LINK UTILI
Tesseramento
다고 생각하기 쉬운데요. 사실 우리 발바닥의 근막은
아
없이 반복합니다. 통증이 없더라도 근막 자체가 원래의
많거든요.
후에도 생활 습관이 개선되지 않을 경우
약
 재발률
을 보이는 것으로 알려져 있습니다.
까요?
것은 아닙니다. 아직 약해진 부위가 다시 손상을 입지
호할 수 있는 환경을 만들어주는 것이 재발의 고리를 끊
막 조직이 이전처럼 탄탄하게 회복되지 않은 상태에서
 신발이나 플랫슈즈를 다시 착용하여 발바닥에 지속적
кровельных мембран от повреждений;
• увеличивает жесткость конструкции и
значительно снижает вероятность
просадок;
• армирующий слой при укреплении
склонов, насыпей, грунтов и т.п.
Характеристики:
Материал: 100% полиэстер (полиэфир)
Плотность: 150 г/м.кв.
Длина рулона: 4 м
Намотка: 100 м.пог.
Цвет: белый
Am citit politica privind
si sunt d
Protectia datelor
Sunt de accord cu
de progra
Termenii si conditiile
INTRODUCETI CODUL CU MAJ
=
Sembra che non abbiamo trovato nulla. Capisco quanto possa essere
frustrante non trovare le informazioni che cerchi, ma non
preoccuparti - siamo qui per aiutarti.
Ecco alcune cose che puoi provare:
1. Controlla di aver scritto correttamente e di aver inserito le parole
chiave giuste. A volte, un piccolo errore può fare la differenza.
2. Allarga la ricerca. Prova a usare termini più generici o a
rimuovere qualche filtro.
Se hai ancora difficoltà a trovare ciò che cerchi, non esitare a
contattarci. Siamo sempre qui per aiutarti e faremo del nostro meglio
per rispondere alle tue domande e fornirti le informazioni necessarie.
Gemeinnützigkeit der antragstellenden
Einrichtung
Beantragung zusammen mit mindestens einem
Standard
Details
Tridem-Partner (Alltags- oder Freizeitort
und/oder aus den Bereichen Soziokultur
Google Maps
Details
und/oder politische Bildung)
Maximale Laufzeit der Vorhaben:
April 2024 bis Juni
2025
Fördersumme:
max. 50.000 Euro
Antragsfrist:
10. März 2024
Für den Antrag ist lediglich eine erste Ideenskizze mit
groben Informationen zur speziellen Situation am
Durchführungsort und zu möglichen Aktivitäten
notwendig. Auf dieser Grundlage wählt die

◆ **ACTION ITEM**
Convert every line of the data above into a JSON array of strings, one string per line, omitting blank lines.

◆ **TASK RESPONSE**
[
  "LINK UTILI",
  "Tesseramento",
  "다고 생각하기 쉬운데요. 사실 우리 발바닥의 근막은",
  "아",
  "없이 반복합니다. 통증이 없더라도 근막 자체가 원래의",
  "많거든요.",
  "후에도 생활 습관이 개선되지 않을 경우",
  "약",
  " 재발률",
  "을 보이는 것으로 알려져 있습니다.",
  "까요?",
  "것은 아닙니다. 아직 약해진 부위가 다시 손상을 입지",
  "호할 수 있는 환경을 만들어주는 것이 재발의 고리를 끊",
  "막 조직이 이전처럼 탄탄하게 회복되지 않은 상태에서",
  " 신발이나 플랫슈즈를 다시 착용하여 발바닥에 지속적",
  "кровельных мембран от повреждений;",
  "• увеличивает жесткость конструкции и",
  "значительно снижает вероятность",
  "просадок;",
  "• армирующий слой при укреплении",
  "склонов, насыпей, грунтов и т.п.",
  "Характеристики:",
  "Материал: 100% полиэстер (полиэфир)",
  "Плотность: 150 г/м.кв.",
  "Длина рулона: 4 м",
  "Намотка: 100 м.пог.",
  "Цвет: белый",
  "Am citit politica privind",
  "si sunt d",
  "Protectia datelor",
  "Sunt de accord cu",
  "de progra",
  "Termenii si conditiile",
  "INTRODUCETI CODUL CU MAJ",
  "=",
  "Sembra che non abbiamo trovato nulla. Capisco quanto possa essere",
  "frustrante non trovare le informazioni che cerchi, ma non",
  "preoccuparti - siamo qui per aiutarti.",
  "Ecco alcune cose che puoi provare:",
  "1. Controlla di aver scritto correttamente e di aver inserito le parole",
  "chiave giuste. A volte, un piccolo errore può fare la differenza.",
  "2. Allarga la ricerca. Prova a usare termini più generici o a",
  "rimuovere qualche filtro.",
  "Se hai ancora difficoltà a trovare ciò che cerchi, non esitare a",
  "contattarci. Siamo sempre qui per aiutarti e faremo del nostro meglio",
  "per rispondere alle tue domande e fornirti le informazioni necessarie.",
  "Gemeinnützigkeit der antragstellenden",
  "Einrichtung",
  "Beantragung zusammen mit mindestens einem",
  "Standard",
  "Details",
  "Tridem-Partner (Alltags- oder Freizeitort",
  "und/oder aus den Bereichen Soziokultur",
  "Google Maps",
  "Details",
  "und/oder politische Bildung)",
  "Maximale Laufzeit der Vorhaben:",
  "April 2024 bis Juni",
  "2025",
  "Fördersumme:",
  "max. 50.000 Euro",
  "Antragsfrist:",
  "10. März 2024",
  "Für den Antrag ist lediglich eine erste Ideenskizze mit",
  "groben Informationen zur speziellen Situation am",
  "Durchführungsort und zu möglichen Aktivitäten",
  "notwendig. Auf dieser Grundlage wählt die"
]